#### Texto apresentado:
Pergunta de Alda Macedo ao Ministério do Ambiente, Ordenamento do Território e Desenvolvimento Regional:

 

Assunto: Vários PIN turísticos na região do Algarve em áreas classificadas

Destinatário: Ministério do Ambiente, Ordenamento do Território e Desenvolvimento Regional

 

A região do Algarve tem sido saturada ao longo dos anos com a construção de muitos empreendimentos turísticos, sobretudo junto à costa litoral. Os sinais de degradação urbana, ambiental e para a qualidade de vida das populações são evidentes.

O Plano Regional de Ordenamento do Território do Algarve (PROTAL), revisto recentemente, permite 24.000 novas camas nas zonas do interior. Esta decisão é, do nosso ponto de vista, um erro já que significa a continuação da política seguida para o litoral mas agora para o barrocal e a serra.

#### Material fornecido:
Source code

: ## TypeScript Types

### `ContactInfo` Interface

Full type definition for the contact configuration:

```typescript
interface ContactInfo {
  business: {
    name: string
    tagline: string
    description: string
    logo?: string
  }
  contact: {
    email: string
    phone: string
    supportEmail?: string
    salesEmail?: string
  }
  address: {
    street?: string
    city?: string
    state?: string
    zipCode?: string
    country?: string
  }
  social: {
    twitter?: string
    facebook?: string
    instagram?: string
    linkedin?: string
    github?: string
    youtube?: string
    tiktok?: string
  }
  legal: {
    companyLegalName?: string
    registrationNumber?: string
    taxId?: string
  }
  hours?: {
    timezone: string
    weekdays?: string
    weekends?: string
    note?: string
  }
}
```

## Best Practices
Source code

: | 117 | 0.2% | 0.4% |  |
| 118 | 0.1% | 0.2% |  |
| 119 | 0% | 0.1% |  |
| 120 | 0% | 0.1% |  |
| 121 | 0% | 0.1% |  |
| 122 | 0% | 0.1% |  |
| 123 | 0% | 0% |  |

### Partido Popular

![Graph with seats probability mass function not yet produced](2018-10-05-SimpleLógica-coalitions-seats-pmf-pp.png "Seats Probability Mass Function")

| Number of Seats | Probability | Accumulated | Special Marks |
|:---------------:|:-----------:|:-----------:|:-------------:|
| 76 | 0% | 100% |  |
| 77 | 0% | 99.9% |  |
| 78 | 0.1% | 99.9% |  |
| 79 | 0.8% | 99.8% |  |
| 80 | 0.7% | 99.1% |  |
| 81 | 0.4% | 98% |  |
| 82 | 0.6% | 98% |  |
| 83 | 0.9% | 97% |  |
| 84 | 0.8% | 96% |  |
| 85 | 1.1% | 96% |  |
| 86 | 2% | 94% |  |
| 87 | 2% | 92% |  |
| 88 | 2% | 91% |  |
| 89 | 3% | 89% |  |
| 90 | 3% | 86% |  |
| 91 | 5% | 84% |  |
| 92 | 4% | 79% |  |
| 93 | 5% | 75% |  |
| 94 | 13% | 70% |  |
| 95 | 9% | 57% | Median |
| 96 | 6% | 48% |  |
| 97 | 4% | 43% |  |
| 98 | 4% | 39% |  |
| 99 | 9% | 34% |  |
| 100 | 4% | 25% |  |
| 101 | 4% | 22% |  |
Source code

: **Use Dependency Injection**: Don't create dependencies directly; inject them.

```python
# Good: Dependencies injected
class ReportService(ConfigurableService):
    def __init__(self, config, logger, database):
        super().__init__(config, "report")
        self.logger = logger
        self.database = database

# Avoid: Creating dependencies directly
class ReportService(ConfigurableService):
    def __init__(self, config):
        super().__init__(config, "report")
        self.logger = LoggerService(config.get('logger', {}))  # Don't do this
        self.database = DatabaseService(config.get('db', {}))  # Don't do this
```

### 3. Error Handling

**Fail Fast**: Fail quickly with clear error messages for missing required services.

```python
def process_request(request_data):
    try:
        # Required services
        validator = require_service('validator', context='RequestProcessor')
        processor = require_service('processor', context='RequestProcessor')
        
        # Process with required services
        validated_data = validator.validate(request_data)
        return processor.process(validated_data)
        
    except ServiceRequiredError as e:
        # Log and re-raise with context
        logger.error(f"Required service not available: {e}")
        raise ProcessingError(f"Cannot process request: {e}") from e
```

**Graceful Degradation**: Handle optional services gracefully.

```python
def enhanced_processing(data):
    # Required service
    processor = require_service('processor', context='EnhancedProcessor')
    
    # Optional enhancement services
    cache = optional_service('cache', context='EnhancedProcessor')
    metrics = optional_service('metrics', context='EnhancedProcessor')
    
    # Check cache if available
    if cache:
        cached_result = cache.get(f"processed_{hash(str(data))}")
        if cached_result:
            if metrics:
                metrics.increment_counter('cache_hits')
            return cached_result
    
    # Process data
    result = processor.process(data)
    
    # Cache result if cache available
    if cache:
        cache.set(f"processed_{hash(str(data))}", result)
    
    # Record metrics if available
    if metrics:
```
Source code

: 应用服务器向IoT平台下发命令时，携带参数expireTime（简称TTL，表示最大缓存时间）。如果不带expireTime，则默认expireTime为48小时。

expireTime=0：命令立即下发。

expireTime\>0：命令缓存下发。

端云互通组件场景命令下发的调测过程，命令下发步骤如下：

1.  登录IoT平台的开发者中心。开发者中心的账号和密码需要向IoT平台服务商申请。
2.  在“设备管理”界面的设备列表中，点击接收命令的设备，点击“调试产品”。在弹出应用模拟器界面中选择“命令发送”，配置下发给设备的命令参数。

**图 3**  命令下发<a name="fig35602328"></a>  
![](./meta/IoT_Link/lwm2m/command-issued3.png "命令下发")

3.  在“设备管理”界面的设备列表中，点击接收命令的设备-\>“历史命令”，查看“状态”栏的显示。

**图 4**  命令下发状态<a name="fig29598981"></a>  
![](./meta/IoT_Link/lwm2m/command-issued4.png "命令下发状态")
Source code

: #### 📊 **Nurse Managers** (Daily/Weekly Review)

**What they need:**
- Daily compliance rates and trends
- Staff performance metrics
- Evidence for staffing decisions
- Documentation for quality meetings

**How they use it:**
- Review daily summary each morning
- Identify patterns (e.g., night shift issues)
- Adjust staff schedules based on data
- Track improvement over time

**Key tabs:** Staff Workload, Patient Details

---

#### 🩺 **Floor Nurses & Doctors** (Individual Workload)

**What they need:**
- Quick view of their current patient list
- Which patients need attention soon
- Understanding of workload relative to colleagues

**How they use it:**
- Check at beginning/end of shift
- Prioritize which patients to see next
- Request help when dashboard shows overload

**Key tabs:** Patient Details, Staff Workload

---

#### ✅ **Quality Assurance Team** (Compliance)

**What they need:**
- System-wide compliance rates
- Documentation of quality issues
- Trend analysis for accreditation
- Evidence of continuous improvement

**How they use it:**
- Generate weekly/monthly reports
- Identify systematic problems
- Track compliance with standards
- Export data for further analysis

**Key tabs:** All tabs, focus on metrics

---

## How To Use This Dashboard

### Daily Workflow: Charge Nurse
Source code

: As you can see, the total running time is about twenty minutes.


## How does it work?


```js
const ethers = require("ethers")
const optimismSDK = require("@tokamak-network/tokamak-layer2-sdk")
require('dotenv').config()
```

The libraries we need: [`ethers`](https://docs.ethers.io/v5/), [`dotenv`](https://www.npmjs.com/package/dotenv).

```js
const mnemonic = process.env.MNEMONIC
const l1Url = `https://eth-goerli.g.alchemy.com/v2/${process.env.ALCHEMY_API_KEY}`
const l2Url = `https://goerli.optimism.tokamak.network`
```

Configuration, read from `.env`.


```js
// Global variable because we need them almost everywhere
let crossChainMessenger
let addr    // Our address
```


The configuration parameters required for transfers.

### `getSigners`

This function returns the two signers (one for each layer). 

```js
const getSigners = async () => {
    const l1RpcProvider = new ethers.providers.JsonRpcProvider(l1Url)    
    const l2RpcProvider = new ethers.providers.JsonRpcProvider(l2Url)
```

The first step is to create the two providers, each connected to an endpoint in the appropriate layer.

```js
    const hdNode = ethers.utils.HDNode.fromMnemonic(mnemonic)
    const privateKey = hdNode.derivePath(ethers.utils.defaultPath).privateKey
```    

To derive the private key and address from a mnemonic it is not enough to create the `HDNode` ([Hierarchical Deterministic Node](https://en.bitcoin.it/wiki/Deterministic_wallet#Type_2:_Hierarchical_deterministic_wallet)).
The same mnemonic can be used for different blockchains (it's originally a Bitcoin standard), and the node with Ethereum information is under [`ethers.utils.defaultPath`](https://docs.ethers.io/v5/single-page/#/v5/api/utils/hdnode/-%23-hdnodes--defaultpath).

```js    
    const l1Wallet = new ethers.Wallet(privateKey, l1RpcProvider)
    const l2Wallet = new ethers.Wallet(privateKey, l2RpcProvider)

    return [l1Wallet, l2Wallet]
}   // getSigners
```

#### Tarefa 1:
Responda, com base no texto sobre os PIN turísticos no Algarve:
(a) A que ministério se dirige a pergunta?
(b) Junto a que zona se concentrou sobretudo a construção de empreendimentos turísticos na região?
(c) Quantas novas camas permite o PROTAL nas zonas do interior?
#### Tarefa 2:
No texto sobre os PIN turísticos no Algarve, reescreva sob a forma de lista o parágrafo iniciado por "O Plano Regional de Ordenamento do Território", mantendo os factos essenciais.
#### Tarefa 3:
Redija a continuação do texto sobre os PIN turísticos no Algarve, começando logo a seguir à última frase apresentada.
O material provém de uma fonte distinta da do texto.

#### Resposta final 1:
(a) Ao Ministério do Ambiente, Ordenamento do Território e Desenvolvimento Regional.
(b) Junto à costa litoral.
(c) 24.000 novas camas.

#### Resposta final 2:
- O PROTAL foi revisto recentemente.
- O plano permite 24.000 novas camas nas zonas do interior.
- Os autores consideram esta decisão um erro.
- Na sua opinião, a decisão prolonga ao barrocal e à serra a política seguida para o litoral.

#### Resposta final 3:
Mas mais grave é o facto de vários dos projectos turísticos parados há anos por dificuldades de respeitarem o disposto na legislação, em particular do ambiente e território, terem agora condições para ser aprovados, nomeadamente através das facilidades concedidas pelo regime dos PIN. Vários novos projectos, que também iriam enfrentar dificuldades, encontram essas mesmas condições de facilidade. A utilização dos instrumentos de excepção, de que os PIN são pródigos, significa que o número real de camas vai ser muito maior do que o previsto no PROTAL, muitas delas situadas em áreas classificadas. Estima-se que, contando com todos os projectos em plano ou já a avançar, a região tenha mais de 80.000 novas camas nos próximos anos, o que significa um acréscimo acentuado da população flutuante e maiores pressões sobre o ambiente e os recursos naturais. A isto soma-se a construção de uma vintena de novos campos de golfe.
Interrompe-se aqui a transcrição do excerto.